A recent decision by the U.S. Court of Appeals for the Sixth Circuit held that volunteers, who do not expect compensation, are not employees under the Fair Labor Standards Act (“FLSA”). In the past, the Sixth Circuit has declined to employ such a bright line test.
In Acosta v. Cathedral Buffet, Inc., a church based in Akron, Ohio operated a buffet restaurant. The church was a nonprofit corporation, but the restaurant was a registered for-profit corporation (the sole shareholder of which was the church). The restaurant operated with 35 full-time, paid employees. However, much of the work was also performed by volunteers from the church.
The U.S. Department of Labor (“DOL”) initiated a lawsuit against the restaurant under the FLSA. The agency claimed that, under the longstanding “economic realities” test and the church founder’s allegedly “coercive” methods, the individuals were not truly volunteers. As a result, the agency argued, the individuals were entitled to minimum wage and overtime. The district court agreed with the DOL and awarded nearly $400,000 in back pay and liquidated damages.
The Sixth Circuit reversed that judgment and stated for the first time that “a volunteer’s expectation of compensation is a threshold inquiry that must be satisfied before we assess the economic realities of the working relationship” (emphasis added). In the past, regardless of whether the worker expected compensation, the court would traditionally consider factors such as whether the organization has substantial control over the terms and conditions of the work, whether it has the authority to hire or fire the worker and whether it maintains records of employment that establish the rate and method of payment. The court recognized that, in certain circumstances, coercion could overcome a volunteer’s lack of expected compensation and therefore bring the employee within the FLSA’s protections. However, the court explained that such coercion must be economic rather than “societal or spiritual.”

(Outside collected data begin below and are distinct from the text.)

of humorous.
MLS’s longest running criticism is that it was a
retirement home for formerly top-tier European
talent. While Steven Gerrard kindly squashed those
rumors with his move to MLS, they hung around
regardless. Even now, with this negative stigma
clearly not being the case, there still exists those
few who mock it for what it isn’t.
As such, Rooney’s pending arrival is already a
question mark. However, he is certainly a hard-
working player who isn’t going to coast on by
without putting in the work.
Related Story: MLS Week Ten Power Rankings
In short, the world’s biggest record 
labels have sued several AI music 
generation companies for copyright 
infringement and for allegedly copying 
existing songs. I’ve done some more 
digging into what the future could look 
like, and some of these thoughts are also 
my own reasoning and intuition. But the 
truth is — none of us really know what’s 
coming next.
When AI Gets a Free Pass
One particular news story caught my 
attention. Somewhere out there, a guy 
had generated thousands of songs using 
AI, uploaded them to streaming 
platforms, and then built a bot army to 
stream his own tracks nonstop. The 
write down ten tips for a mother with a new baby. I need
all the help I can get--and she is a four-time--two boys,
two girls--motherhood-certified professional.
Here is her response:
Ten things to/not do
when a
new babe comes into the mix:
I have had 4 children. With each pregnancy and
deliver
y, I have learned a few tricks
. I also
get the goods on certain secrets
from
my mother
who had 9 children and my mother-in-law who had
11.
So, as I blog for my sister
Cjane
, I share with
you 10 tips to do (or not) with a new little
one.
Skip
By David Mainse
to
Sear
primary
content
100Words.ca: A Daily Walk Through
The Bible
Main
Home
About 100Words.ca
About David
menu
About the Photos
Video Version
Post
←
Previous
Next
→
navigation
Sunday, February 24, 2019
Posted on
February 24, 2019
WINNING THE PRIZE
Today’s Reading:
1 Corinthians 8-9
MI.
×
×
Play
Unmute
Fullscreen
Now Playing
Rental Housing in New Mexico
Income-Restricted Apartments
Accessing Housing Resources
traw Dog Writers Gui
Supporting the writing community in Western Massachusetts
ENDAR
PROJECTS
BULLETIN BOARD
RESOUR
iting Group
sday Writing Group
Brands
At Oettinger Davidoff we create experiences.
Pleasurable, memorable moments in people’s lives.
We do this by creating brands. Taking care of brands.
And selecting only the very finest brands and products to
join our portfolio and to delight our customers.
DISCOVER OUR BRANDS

The Sixth Circuit’s decision breaks new ground under the FLSA and should give hope to employers (at least in Michigan, Tennessee, Ohio and Kentucky) that they can engage volunteers without fear of a federal wage and hour compliance problem. Volunteers who have no expectation for compensation are just that – volunteers. They are not entitled, in the Sixth Circuit at least, to minimum wage and overtime.
As noted, economic coercion for “volunteers” might cause one to become protected under the FLSA, but such circumstances are not often present.
Please remember to consult with your counsel on how this decision may be affected by other applicable federal or state law. Other governing statutes or rules could be more generous to your workers.